What’s Up With That?

The current average interest rate for a 30-year fixed-rate mortgage is hovering around 7% as of today, May 27, 2025. Several interconnected factors contribute to this level:

Factors In The Play

  • Pending Federal Tax Bill: Uncertainty surrounding the finalization of the federal tax bill is a key driver in the short term. This uncertainty tends to keep 30-year rates in the 7% range as the market assesses potential economic impacts.

  • Overall Economic Conditions: Mortgage rates are significantly influenced by the broader economic environment, including inflation, economic growth, and the bond market. While specific reasons for the current 7% level aren’t solely pinpointed to a single event today, the general trend of moderately higher rates reflects the ongoing adjustments within the economy.

  • Bond Market Activity: Mortgage rates often track the yield of the 10-year Treasury bond because mortgage-backed securities compete with these bonds for investors. Fluctuations in the bond market due to economic data and investor sentiment can translate to changes in mortgage rates.

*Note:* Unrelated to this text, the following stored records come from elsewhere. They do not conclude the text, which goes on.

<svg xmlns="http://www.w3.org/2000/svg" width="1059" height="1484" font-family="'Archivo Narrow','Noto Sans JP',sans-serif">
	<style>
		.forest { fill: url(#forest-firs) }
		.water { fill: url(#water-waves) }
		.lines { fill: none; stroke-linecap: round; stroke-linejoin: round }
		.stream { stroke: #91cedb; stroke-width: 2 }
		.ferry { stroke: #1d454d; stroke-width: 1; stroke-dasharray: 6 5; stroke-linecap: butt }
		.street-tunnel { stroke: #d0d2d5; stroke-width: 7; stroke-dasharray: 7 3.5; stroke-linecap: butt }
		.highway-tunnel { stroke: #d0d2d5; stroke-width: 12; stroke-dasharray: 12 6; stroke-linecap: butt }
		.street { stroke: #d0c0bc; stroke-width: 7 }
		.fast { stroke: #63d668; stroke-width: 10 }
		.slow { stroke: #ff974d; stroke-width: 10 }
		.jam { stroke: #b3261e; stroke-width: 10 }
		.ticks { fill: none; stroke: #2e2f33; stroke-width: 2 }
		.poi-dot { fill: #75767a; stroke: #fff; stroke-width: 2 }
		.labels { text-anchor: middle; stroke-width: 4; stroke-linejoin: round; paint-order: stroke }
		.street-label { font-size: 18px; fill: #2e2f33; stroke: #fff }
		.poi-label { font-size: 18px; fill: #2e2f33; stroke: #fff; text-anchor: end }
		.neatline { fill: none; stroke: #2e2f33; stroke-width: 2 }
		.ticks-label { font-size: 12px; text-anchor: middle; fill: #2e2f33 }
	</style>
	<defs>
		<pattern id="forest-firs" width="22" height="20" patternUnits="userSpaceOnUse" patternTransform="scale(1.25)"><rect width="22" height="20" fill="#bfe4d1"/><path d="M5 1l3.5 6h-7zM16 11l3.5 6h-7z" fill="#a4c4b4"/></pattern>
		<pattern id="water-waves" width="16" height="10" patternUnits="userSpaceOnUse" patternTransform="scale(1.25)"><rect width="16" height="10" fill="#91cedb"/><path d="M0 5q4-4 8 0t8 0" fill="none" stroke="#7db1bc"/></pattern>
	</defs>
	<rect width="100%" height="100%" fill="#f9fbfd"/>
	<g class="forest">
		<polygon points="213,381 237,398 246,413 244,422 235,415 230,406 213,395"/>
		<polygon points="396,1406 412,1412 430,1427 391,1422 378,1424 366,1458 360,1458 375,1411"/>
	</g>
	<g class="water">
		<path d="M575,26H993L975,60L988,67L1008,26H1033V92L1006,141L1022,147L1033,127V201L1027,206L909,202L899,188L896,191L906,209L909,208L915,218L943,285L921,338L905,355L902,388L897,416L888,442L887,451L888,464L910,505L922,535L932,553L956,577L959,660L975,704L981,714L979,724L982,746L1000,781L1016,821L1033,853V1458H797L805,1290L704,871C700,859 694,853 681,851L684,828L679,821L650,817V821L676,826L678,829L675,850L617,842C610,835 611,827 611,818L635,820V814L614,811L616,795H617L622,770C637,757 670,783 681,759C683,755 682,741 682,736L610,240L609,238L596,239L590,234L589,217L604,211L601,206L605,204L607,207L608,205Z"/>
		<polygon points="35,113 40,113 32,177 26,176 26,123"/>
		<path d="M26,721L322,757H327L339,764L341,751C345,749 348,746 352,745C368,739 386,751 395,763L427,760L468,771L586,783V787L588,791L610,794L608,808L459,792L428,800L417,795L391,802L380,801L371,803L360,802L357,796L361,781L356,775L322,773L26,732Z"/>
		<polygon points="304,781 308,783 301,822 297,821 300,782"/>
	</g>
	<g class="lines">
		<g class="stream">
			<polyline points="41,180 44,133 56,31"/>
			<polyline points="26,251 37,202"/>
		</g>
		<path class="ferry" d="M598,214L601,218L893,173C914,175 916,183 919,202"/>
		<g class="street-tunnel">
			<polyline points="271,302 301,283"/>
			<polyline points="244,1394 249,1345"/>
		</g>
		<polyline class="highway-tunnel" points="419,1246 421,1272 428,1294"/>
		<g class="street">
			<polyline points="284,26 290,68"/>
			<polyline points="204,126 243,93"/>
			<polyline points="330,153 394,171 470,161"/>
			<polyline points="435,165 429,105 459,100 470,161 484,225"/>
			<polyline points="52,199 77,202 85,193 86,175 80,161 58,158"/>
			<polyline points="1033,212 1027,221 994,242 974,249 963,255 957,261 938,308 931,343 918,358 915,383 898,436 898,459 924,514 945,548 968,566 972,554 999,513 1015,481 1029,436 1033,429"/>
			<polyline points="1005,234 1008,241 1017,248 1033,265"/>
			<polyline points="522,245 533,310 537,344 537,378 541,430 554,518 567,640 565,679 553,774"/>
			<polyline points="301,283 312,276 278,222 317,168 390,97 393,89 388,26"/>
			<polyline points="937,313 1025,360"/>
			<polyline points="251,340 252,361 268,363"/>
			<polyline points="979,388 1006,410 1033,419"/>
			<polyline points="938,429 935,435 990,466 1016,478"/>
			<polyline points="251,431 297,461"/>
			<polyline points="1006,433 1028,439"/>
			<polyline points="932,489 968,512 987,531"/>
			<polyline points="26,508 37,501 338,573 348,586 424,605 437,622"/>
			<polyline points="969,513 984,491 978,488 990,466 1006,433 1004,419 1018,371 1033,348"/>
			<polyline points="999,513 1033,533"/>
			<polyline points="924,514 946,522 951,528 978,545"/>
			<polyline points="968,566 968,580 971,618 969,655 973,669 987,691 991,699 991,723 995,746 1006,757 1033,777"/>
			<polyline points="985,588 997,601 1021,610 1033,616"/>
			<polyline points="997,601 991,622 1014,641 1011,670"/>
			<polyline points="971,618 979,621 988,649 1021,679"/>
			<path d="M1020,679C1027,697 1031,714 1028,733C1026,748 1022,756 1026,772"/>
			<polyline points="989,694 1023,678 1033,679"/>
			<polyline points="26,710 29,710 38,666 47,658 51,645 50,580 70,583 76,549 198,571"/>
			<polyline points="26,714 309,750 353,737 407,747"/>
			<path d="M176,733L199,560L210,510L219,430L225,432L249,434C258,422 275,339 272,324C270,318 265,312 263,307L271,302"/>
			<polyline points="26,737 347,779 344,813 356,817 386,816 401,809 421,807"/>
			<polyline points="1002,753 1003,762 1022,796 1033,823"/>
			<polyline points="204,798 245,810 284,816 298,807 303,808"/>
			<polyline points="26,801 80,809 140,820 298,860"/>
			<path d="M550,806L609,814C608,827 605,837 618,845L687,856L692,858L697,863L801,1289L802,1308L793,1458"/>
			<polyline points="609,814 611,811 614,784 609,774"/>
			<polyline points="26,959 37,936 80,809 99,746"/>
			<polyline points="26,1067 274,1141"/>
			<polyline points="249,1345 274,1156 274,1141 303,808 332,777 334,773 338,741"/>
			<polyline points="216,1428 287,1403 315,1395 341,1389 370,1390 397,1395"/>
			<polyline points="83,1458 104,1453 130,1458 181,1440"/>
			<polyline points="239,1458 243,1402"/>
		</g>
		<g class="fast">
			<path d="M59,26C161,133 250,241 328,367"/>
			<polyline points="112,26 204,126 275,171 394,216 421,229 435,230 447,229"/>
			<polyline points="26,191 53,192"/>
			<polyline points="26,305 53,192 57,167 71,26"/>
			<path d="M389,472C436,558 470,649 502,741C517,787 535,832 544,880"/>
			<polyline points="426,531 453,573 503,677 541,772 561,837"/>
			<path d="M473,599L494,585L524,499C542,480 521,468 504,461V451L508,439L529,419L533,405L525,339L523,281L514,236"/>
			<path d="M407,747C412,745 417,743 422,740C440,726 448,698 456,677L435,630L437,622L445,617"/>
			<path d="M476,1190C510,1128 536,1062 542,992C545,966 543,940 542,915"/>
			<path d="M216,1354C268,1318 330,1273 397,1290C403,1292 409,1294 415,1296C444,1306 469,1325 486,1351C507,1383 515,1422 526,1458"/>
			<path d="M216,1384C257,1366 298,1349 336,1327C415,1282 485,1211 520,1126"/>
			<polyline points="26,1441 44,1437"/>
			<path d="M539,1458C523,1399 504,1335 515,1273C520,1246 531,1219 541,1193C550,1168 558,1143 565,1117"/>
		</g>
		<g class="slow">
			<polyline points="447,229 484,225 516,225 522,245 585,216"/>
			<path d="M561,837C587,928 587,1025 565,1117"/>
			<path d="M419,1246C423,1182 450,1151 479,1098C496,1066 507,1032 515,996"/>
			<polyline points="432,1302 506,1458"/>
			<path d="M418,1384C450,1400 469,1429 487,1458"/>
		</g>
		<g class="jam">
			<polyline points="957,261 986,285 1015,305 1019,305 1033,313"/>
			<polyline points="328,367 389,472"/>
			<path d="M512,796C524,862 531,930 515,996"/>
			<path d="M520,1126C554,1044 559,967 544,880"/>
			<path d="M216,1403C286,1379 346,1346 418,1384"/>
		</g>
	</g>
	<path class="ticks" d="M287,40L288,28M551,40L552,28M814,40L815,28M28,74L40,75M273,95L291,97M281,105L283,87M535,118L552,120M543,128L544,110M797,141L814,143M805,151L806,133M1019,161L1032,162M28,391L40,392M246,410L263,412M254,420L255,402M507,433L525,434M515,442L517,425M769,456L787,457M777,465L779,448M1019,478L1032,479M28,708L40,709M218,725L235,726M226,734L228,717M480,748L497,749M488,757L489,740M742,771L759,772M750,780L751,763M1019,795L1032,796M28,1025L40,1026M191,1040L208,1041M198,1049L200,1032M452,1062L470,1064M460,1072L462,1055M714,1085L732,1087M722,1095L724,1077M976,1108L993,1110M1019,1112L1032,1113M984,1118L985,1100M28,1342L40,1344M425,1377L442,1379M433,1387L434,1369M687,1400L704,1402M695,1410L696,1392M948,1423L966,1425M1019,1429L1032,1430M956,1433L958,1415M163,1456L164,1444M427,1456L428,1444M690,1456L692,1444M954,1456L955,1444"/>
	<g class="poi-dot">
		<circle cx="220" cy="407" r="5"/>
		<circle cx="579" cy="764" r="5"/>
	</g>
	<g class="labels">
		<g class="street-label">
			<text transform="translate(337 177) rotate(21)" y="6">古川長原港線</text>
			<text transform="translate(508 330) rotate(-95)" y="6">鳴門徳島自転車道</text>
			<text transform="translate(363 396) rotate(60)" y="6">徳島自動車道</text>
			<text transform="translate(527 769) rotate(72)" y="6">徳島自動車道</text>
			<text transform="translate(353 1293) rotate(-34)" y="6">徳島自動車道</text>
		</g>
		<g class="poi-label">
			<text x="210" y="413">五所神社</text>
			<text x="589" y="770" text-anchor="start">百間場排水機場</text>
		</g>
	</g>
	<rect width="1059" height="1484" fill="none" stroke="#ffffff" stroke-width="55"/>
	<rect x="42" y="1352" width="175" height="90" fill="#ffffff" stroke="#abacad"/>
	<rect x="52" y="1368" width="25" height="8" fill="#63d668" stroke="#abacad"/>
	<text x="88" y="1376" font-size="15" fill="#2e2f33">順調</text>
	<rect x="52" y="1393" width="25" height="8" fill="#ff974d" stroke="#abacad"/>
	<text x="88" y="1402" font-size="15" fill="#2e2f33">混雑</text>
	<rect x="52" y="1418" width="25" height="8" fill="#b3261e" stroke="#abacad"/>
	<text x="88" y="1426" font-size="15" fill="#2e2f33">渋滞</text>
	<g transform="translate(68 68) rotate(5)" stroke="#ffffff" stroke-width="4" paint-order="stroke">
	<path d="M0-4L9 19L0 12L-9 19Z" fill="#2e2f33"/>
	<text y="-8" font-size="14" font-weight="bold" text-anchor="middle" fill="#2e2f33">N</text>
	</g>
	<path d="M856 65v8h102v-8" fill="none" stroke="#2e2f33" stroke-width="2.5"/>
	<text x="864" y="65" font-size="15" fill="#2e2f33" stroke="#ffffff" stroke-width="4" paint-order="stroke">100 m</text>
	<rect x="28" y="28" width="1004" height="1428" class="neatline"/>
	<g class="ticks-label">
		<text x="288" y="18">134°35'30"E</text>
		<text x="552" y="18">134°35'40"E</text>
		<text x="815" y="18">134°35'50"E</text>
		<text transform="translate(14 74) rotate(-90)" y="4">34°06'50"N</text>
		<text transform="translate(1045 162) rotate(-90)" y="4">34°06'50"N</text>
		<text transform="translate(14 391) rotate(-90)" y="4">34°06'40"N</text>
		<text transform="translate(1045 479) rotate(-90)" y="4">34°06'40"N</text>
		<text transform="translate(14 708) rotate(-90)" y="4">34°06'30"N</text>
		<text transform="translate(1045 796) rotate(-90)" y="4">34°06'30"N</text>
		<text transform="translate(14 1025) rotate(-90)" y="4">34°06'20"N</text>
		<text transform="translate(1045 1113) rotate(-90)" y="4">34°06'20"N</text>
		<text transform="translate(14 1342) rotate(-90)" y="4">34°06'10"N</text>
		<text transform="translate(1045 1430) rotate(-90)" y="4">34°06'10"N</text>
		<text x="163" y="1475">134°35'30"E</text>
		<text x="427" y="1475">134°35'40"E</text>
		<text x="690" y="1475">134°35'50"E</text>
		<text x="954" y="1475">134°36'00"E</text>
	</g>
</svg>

  • Federal Reserve Policy: Although the Federal Reserve doesn’t directly set mortgage rates, its monetary policy, including adjustments to the federal funds rate and its stance on inflation, indirectly influences them.

What Now?

In case you never figured it out, stock market and rates go hand-in-hand. Volatility in market drives rates up and down. Catch that house now, you can always refinance later.

Why?

History always repeats. Looking back at lower rates, house prices always go up, – way up. Waiting for perfect rate, you will set yourself for a trap, – that house will shoot up in price.